The evaluation result of hierarchy I can be obtained by the product of terminal index weight vector in Table 2 and membership matrix in Tables 3–6, respectively. The evaluation result of hierarchy II is the product of the weight of hierarchy II and the evaluation result of hierarchy I, respectively. The evaluation result of hierarchy III uses a similar method. The final evaluation result of G33 passenger train, the sum of four results of hierarchy III, is (0.919132, 0.856840, 0.608945, 0.472377, 0.385866).

It is obvious that 0.919132 is the biggest among values in the vector. Thus the service quality of G33 passenger train is Very Good.

Security problems are drawing more attention to the high-speed of railway train-set. The security of train (C9) is relevantly low from statistics results of questionnaire.
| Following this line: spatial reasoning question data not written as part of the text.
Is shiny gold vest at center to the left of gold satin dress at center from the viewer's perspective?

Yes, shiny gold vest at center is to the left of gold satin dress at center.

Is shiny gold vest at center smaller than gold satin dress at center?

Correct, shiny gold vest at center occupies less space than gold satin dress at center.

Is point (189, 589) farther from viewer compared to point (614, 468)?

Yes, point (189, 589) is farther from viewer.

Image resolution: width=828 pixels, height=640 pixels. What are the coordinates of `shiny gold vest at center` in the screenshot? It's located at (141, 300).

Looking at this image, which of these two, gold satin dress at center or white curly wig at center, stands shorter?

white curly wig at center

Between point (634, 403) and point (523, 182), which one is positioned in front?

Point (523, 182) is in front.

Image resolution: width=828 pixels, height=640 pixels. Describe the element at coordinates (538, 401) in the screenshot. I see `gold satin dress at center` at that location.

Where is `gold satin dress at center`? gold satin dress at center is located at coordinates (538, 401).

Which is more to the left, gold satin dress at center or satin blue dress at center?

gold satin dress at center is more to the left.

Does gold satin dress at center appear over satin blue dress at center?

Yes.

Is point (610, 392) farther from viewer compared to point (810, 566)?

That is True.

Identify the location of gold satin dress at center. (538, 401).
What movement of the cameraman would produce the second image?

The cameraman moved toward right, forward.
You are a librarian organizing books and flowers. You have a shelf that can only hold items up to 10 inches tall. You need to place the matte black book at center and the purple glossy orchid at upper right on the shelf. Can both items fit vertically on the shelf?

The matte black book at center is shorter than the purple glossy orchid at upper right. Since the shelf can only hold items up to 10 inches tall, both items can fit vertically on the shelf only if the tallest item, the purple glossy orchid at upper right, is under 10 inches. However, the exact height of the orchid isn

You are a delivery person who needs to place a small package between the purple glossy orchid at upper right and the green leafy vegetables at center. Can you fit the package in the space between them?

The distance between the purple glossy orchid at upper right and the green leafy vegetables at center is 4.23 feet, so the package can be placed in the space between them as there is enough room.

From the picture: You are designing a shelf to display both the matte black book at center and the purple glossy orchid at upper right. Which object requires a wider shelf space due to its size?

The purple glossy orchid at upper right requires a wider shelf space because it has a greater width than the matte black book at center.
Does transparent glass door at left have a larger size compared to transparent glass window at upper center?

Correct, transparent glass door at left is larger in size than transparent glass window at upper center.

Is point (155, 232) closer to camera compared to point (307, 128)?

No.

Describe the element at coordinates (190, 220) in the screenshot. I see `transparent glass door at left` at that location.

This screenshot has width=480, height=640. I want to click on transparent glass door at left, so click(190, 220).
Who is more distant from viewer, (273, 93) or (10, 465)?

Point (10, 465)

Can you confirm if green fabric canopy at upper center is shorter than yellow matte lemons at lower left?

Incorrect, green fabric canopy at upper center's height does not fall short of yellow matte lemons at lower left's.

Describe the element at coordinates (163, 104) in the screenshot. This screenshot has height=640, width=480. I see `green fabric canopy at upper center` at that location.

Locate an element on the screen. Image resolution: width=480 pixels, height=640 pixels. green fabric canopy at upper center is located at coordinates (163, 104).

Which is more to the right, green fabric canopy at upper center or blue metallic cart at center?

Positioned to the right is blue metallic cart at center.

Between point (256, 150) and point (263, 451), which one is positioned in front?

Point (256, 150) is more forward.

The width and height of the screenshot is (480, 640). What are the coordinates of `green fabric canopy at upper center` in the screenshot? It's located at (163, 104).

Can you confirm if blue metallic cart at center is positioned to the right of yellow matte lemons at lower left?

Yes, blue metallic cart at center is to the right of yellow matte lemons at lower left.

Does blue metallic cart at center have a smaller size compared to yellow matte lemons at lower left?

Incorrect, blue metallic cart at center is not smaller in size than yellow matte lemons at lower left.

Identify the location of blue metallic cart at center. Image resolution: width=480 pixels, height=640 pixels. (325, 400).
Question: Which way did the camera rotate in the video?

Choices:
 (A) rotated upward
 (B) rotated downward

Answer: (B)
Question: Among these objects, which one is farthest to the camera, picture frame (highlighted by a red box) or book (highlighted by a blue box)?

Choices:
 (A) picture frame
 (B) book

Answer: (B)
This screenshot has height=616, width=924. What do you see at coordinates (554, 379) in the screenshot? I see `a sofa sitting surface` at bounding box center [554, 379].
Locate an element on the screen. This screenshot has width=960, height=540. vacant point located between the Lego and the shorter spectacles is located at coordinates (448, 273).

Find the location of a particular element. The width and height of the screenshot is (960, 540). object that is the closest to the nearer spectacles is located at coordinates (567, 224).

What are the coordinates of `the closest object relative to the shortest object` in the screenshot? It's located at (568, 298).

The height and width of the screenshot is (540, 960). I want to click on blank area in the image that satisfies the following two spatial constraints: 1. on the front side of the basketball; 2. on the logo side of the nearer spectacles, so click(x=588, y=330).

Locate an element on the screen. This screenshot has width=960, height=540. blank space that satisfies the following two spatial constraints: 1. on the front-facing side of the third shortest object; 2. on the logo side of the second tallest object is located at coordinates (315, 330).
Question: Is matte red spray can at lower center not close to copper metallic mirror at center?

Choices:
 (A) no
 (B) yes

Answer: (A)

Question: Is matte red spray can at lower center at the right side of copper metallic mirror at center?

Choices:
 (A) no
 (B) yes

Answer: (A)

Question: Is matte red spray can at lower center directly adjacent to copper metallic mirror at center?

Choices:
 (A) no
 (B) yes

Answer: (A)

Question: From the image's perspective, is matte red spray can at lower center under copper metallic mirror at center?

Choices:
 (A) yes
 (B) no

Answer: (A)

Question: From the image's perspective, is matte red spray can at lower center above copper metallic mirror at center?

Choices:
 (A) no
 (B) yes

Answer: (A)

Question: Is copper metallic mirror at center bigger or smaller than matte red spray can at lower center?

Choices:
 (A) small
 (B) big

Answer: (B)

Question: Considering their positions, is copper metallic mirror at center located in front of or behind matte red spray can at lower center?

Some indexes need to be improved such as skills of attendants in dealing with emergencies (C17) and various and higher quality food in the dining carriage (C27). Passengers have higher expectations to high-speed railway train-set from basic needs to advanced needs; thus they would only be satisfied in transportation service when all parts of wave service quality are improved.

5. Conclusion

Passengers pay much attention to service quality of various transportation modes when they choose travel mode. Passenger train service is a major part of railway transportation which influences the competition and the market share. This paper proposes an evaluation index system of the passenger train service quality based on passengers’ needs. The evaluation result of service quality of G33 passenger train is calculated by use of the integration method of grey correlation analysis and fuzzy comprehensive judgment. It reveals that the service quality of G33 passenger train is Very Good. This new index system and the integration of GCA and FCJ can evaluate passenger train service quality effectively.

Conflict of Interests

The authors declare that there is no conflict of interests regarding the publication of this paper.